• Problems to solve
• 1. According to the trip report below, what was the total pack weight at the trailhead?
• 2. Rewrite the trip report paragraph beginning "It dropped into the mid 30's" as a short bulleted list that keeps its main facts.

The "big 3" and half my pack weight:
Pack: Osprey Viva 3.5 pounds
Sleep system: Klymit (30 inches wide) 2 pounds
Sierra 20 degree down mummy bag 1.5 pounds.
Big Agnes HV UL2 Copper Spur and ground cloth 3 pounds (last minute swap)
Sleeping: Merino wool hat, down booties, fleece pullover and leggings, fresh underwear
Added: down jacket (it got down into the 30's)
Gear: bear bag kit, fire starting kit, first aid kit, earplugs, UV light and extra batteries, UCO headlamp, water bottle, camera, phone, earbuds, charger, toilet kit, digital thermometer, camp towel, toothbrush/powder, and a comb and one extra hair tie.
Actually used: earplugs, water bottle, camera, phone (to listen to music, there was no cell coverage), earbuds, thermometer. I also used the bear bag, but mostly to show my hiking partner how to use the PCT method. That's right. I did not brush my teeth, my hair or treat my water!
Consumables: 1 liter of water, 3 protein/meal bars, 2 packs of gummies, 2 coconut chews, breakfast wafers with nut butter, I will stop en route and get a burrito for dinner. I also have my vitamins in a tiny baggie.
Added: Monster energy drink (a POUND) for morning
1 liter of water will be plenty as the trail we are doing crosses or parallels various creeks over 80% of the route.
I will wear my Chacos to hike in and have my hiking poles.
I opted to not take my down quilt because I think it will be really muddy and wet and I don't want to get it messy. My Sierra Designs down bag is a little tougher...and a little heavier.
Total pack weight at trailhead: 20 pounds with food and water
So we hiked Walls of Jericho. Kimberly had not been there before and I thought, "eh...I'm not in shape. Let me start the season with the hardest trail IN THE STATE." Then I relented and we went in and out the TN side, which is 2 miles longer and 50% easier than the AL side.
We took the red trail to see Mill Creek Blowhole, then hooked into the white trail and stopped for the night at Clark Cemetery. It was already dark when we were setting up, I did not think it would take so long to hike in! We had a full moon to help!
My backpacking vitamin regimen
Ibuprofen, turmeric, biotin, allergy tablet, valerian root
It dropped into the mid 30's, I was able to get warm, but not stay warm. When I moved to get more comfortable, the heat in my bag would foof away and I would have to build up body heat again. It took until about midnight to get the inside of the tent warmed up. I am not a furnace by ANY stretch.

• Dataset content
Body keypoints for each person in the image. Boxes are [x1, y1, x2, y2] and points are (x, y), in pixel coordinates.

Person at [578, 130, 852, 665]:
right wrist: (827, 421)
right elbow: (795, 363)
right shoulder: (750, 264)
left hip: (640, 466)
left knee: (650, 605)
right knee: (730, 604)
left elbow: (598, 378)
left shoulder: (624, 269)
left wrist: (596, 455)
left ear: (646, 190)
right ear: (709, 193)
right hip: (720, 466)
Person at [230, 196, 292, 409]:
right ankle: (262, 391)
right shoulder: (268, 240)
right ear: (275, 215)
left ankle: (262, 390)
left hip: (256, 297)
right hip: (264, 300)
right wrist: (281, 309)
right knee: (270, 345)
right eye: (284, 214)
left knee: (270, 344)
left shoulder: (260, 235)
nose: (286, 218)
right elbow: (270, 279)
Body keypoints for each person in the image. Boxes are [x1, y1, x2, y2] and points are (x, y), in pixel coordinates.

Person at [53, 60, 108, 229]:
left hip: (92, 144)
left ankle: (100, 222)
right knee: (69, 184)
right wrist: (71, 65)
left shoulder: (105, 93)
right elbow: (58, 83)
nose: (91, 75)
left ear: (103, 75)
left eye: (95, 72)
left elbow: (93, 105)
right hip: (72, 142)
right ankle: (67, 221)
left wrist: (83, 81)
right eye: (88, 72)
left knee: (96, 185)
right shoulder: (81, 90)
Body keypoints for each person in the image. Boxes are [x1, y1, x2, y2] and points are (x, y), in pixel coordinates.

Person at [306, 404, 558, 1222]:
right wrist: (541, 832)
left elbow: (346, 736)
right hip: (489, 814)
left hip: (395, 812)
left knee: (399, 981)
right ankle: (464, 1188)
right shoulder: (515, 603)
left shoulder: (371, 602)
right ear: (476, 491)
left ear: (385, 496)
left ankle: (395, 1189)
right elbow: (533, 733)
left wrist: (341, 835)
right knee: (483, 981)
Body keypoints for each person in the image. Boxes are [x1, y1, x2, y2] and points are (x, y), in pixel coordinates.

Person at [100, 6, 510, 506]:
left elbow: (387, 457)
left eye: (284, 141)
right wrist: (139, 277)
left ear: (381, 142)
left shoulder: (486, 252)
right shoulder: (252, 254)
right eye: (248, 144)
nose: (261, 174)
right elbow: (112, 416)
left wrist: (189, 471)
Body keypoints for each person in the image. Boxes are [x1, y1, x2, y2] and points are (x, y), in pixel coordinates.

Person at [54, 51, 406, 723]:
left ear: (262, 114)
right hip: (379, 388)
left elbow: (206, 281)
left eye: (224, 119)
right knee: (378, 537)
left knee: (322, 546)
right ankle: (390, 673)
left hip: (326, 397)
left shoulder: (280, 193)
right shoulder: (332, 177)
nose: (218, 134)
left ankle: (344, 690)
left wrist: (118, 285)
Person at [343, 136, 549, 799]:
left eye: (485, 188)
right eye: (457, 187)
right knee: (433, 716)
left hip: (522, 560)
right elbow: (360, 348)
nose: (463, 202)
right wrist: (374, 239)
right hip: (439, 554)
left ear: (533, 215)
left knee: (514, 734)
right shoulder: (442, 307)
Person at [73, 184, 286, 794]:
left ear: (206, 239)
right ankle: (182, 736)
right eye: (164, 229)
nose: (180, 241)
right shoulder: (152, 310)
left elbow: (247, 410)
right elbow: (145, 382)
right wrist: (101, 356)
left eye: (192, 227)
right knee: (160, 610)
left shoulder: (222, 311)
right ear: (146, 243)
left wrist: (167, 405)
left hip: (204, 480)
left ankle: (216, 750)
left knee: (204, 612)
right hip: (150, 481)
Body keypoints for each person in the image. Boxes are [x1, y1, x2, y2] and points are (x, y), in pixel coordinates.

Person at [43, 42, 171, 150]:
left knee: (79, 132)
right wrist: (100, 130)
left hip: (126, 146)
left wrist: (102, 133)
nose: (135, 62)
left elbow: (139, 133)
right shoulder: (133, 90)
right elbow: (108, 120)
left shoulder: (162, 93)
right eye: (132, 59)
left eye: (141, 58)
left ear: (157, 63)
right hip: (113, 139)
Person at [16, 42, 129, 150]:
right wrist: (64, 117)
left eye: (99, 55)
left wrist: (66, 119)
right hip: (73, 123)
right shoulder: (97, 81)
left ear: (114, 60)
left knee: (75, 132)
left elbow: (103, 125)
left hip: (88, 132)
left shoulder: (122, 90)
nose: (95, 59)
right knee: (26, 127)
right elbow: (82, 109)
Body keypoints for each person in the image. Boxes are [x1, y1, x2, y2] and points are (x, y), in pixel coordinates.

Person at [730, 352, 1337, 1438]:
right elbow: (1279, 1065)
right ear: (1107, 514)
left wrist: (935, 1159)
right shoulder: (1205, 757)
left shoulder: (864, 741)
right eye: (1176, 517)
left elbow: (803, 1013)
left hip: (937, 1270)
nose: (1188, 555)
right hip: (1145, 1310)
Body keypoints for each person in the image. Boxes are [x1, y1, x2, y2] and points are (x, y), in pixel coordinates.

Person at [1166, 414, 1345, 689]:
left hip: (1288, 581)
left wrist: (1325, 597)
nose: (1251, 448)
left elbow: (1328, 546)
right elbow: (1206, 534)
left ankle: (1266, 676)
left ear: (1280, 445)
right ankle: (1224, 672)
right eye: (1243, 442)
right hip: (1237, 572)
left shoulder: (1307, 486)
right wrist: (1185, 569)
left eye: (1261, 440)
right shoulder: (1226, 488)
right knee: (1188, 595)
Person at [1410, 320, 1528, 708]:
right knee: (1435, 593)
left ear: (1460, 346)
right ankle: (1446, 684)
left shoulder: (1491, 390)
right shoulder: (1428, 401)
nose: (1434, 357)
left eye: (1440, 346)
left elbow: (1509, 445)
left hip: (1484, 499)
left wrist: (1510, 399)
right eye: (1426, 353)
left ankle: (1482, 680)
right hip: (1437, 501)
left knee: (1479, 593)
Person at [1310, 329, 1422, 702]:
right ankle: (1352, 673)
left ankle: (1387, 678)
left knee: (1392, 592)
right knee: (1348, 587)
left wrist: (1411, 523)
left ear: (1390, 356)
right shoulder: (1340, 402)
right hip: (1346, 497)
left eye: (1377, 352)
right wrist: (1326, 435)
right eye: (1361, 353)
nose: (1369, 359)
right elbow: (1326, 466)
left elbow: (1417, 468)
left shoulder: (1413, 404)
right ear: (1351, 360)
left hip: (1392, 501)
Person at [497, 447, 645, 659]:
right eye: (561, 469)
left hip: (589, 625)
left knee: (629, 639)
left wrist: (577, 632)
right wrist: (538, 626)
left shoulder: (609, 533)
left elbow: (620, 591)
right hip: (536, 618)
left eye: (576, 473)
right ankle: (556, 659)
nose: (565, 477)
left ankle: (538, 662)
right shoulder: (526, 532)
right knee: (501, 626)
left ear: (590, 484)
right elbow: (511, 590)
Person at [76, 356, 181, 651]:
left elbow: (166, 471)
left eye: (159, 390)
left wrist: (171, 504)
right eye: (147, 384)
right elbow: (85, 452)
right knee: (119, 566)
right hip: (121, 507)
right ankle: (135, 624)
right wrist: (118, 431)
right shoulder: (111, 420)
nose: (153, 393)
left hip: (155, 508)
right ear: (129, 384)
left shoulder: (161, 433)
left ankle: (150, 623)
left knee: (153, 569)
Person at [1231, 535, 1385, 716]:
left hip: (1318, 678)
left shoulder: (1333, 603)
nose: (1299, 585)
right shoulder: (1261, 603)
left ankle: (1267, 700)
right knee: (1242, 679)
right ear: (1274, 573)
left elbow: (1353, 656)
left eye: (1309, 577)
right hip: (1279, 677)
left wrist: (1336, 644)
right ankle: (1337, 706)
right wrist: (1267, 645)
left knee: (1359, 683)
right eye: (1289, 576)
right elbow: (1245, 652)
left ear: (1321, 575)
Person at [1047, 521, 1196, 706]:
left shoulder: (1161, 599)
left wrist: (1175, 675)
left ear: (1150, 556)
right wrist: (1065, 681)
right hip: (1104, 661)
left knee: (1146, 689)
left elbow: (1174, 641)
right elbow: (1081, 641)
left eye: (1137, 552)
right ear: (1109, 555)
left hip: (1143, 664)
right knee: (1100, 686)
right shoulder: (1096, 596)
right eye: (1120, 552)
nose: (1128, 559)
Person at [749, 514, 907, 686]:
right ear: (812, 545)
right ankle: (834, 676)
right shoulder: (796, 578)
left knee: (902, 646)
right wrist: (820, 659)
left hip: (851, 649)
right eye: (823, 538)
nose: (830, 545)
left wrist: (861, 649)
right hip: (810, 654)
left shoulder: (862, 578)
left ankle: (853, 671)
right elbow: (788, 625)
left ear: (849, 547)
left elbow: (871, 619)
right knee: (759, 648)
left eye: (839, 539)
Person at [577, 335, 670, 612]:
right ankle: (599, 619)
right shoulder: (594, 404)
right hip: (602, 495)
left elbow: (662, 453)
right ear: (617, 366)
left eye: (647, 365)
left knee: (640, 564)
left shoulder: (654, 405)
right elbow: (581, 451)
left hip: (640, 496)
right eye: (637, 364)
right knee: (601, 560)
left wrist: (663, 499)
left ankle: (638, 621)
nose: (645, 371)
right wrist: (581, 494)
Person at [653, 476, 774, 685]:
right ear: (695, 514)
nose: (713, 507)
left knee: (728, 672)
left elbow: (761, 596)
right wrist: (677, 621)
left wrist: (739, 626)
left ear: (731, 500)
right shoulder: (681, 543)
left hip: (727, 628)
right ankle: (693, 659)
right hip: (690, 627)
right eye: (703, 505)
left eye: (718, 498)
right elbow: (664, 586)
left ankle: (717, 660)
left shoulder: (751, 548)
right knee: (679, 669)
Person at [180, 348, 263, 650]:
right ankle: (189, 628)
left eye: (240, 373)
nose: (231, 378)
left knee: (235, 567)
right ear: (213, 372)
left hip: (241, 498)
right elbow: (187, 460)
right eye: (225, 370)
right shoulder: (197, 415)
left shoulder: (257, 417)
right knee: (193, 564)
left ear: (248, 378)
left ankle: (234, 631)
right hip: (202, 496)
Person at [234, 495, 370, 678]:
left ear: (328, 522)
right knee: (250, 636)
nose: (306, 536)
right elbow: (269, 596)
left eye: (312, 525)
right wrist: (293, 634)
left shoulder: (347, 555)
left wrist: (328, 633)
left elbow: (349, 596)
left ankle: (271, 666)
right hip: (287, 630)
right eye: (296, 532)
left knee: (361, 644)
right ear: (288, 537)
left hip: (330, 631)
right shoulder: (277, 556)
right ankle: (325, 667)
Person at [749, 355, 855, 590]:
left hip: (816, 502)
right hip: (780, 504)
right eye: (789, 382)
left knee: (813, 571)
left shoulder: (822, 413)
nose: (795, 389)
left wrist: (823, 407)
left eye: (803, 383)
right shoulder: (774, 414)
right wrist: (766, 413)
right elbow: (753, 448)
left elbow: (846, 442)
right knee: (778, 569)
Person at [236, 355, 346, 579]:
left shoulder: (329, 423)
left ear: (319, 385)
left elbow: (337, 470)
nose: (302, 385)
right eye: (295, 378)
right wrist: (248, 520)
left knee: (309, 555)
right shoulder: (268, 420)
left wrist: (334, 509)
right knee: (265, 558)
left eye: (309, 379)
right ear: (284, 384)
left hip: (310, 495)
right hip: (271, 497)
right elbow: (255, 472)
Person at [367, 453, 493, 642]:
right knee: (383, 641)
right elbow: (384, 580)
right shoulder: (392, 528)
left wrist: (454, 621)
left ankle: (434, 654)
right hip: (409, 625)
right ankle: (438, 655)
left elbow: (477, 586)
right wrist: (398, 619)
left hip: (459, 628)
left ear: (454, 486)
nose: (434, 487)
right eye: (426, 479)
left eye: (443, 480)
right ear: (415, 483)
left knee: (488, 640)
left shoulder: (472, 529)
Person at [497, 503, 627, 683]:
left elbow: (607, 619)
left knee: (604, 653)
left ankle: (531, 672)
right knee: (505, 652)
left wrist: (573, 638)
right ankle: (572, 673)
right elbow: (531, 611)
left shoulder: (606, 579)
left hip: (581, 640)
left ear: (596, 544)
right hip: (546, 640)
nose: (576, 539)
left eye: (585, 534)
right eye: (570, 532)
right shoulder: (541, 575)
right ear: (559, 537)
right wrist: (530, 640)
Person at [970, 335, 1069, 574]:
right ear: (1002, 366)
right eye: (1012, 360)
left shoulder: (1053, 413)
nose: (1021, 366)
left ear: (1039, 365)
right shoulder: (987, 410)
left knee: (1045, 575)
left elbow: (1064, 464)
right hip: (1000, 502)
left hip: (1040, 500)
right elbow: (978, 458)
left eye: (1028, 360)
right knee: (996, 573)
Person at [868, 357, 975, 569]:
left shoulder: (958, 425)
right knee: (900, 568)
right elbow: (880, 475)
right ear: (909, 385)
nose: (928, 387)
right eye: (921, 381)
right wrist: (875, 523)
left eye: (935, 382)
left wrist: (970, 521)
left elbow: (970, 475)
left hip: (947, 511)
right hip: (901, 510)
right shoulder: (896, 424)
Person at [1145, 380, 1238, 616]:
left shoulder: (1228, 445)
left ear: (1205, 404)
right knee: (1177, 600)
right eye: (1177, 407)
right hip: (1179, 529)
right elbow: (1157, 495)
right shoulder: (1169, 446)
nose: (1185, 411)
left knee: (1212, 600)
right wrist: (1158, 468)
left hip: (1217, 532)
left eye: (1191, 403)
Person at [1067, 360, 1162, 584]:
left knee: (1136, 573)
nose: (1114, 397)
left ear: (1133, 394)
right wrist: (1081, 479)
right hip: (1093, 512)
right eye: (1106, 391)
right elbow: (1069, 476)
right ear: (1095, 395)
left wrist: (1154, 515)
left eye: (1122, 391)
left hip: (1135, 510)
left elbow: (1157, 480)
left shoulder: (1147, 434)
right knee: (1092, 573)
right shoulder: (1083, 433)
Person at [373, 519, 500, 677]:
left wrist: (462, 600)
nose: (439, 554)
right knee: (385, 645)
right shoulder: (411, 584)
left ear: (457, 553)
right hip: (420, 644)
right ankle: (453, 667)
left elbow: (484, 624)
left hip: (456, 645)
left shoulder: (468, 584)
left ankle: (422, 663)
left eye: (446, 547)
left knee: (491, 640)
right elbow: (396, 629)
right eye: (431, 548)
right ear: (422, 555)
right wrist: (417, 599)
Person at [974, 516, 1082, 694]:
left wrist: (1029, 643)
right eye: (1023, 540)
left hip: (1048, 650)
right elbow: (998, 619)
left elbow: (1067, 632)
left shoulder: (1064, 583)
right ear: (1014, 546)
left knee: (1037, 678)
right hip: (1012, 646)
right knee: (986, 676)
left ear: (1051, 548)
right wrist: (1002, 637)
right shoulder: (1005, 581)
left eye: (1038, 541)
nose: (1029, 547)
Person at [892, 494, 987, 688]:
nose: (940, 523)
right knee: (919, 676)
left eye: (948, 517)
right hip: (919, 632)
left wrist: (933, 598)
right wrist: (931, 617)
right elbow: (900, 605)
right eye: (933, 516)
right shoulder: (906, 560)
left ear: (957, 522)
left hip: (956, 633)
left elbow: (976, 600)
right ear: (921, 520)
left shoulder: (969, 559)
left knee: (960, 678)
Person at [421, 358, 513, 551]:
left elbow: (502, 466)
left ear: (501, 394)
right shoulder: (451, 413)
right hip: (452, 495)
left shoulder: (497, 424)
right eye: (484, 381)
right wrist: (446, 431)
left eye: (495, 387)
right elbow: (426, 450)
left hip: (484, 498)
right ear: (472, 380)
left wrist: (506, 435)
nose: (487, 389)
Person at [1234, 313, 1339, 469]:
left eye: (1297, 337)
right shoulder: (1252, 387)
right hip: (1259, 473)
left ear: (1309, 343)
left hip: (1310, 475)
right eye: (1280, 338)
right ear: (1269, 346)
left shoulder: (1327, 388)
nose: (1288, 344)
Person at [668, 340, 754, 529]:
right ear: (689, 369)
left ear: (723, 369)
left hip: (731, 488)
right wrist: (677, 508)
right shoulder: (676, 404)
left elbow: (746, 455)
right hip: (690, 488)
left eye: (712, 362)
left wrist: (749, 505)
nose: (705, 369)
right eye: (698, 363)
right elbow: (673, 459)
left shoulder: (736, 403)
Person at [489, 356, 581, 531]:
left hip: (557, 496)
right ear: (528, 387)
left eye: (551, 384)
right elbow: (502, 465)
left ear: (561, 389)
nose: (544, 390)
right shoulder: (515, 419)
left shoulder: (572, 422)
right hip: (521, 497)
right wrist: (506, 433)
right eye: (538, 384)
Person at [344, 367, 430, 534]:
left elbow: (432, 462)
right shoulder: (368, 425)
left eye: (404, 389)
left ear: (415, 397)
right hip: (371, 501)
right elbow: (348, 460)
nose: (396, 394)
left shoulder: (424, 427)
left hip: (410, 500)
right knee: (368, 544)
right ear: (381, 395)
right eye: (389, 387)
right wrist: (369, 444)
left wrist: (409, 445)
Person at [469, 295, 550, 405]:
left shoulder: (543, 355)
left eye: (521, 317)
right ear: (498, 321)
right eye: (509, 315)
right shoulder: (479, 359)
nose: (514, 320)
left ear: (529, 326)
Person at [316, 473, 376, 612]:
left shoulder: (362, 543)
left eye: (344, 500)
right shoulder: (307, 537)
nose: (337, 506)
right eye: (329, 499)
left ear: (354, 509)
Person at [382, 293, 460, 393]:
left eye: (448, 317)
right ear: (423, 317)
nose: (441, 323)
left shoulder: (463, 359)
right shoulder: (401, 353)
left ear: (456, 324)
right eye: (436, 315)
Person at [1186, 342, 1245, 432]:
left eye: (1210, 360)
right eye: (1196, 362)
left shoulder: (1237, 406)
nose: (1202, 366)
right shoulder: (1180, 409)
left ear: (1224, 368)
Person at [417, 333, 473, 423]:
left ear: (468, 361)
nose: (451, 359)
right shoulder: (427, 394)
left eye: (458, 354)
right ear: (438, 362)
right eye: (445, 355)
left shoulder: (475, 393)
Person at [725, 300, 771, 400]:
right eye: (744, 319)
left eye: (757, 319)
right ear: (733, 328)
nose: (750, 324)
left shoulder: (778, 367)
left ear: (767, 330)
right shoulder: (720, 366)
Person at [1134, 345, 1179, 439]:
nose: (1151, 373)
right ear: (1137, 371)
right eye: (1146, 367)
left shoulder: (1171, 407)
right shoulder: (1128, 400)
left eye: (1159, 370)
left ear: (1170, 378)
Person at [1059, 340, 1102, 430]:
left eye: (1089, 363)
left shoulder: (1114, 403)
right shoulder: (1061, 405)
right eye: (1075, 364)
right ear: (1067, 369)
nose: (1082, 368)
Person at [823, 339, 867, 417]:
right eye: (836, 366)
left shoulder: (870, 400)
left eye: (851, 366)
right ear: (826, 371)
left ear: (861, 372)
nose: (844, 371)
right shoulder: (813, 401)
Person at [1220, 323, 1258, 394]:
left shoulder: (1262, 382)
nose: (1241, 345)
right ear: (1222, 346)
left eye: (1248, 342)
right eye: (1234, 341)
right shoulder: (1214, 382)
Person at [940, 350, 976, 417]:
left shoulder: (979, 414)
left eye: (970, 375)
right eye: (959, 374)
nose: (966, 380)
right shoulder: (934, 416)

• Task solutions
• 1. 20 pounds with food and water.

• 2.
- The temperature fell to the mid 30s.
- The writer could get warm but not stay warm.
- Shifting position let the heat escape from the bag, so body heat had to build up again.
- The inside of the tent didn't warm up until about midnight.
- The writer is not someone who naturally runs warm.